Modern Warfare 2

Modern Warfare 2 is the multiplayer shooter of the future.

According to the Department of Defense, approximately 200,000 American troops were deployed to fight wars in the Middle East in 2009. According to Microsoft, approximately 2.2 million individuals fought each other in Modern Warfare 2 on Xbox Live in 2009. Clearly, when it comes to staging a war, Modern Warfare 2 is the most successful effort of the year.

No other game delivers the smooth and balanced combat that the Modern Warfare series has come to prioritize. Virtual bullets of every caliber fly through the game’s imaginary spaces, zinging, whistling and whooshing as they trace smoke trails and trajectories across the game’s mix of cramped and cavernous spaces. The only time I was able to see something without being able to shoot it was when my rocketpropelled grenade failed to reach the giant Jesus statue that overlooks Rio de Janeiro.

Modern Warfare 2 rejects the wanton mayhem and surreal weaponry of most shooters. There are no alien fusion blasters or micro-laser pistols, and gravity always works in the usual manner. The cities, buildings and war zones that the game depicts are scrubbed free of the obvious sniper spots and catch-me-if-you-can runarounds that characterize most shooters. Modern Warfare 2 is a combat simulation, and the constraints of reality are the game’s defining artistic choices.

But because MW2 is trying to be photo-realistic (a term that the previous Modern Warfare featured prominently on its packaging), every flaw glares more than it should. My character doesn’t cast a shadow, despite the shifting glints of light that catch on his hands. And I can’t press myself against a wall or peek around corners, which I can easily do in both real life and any other shooter game currently published. But I’m not complaining too much. If Modern Warfare 2 were any more realistic, there wouldn’t be enough Americans left alive to die in the Middle East.

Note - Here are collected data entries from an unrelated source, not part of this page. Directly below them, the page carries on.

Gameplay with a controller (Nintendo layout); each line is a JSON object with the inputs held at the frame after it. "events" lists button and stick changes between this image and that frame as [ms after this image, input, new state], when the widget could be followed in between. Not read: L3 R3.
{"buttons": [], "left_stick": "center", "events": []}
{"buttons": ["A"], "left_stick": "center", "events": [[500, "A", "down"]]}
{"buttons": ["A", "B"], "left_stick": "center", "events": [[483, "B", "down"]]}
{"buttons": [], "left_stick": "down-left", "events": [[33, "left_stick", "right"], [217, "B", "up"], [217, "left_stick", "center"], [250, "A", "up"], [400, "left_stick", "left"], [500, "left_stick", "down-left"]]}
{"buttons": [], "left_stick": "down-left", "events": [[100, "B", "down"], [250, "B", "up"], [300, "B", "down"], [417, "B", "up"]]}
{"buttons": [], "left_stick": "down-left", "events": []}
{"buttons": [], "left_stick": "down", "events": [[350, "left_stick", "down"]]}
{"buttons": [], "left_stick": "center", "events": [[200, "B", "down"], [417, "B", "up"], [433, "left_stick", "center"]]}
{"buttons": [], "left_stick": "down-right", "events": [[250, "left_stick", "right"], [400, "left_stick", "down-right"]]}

THE GOOD: One level in Modern Warfare 2 stages a terrorist massacre of a bustling commercial airport, and casts the player in the role of an undercover agent assisting the terrorists. The level can be skipped with no penalty, but its visceral and provocative realism makes a strong case for the artistic power of videogames. Wounded travelers drag themselves across bloody floors while others, screaming, try to pull their loved ones out of harm’s way. It’s up to the player to decide whether they live or die. As Plato wrote in The Republic, “Poetry should be able to damage the great majority even of good men.”

THE BAD: The artificial intelligence is dynamic and responsive, but not necessarily intelligent. From atop a Nate’s Restaurant (sort of a CGI version of TGI Friday’s), I was able to make an enemy squad run in circles around the parking lot simply by scaring them with grenades and random gunshots. Moreover, it’s easy to predict the maneuvers of the computer-controlled enemies and comrades after playing through a level — which might be why Modern Warfare 2 has succeeded primarily as a multiplayer game where people, not machines, do the thinking.

THE BOTTOM LINE: Modern Warfare 2 is the multiplayer shooter of the future.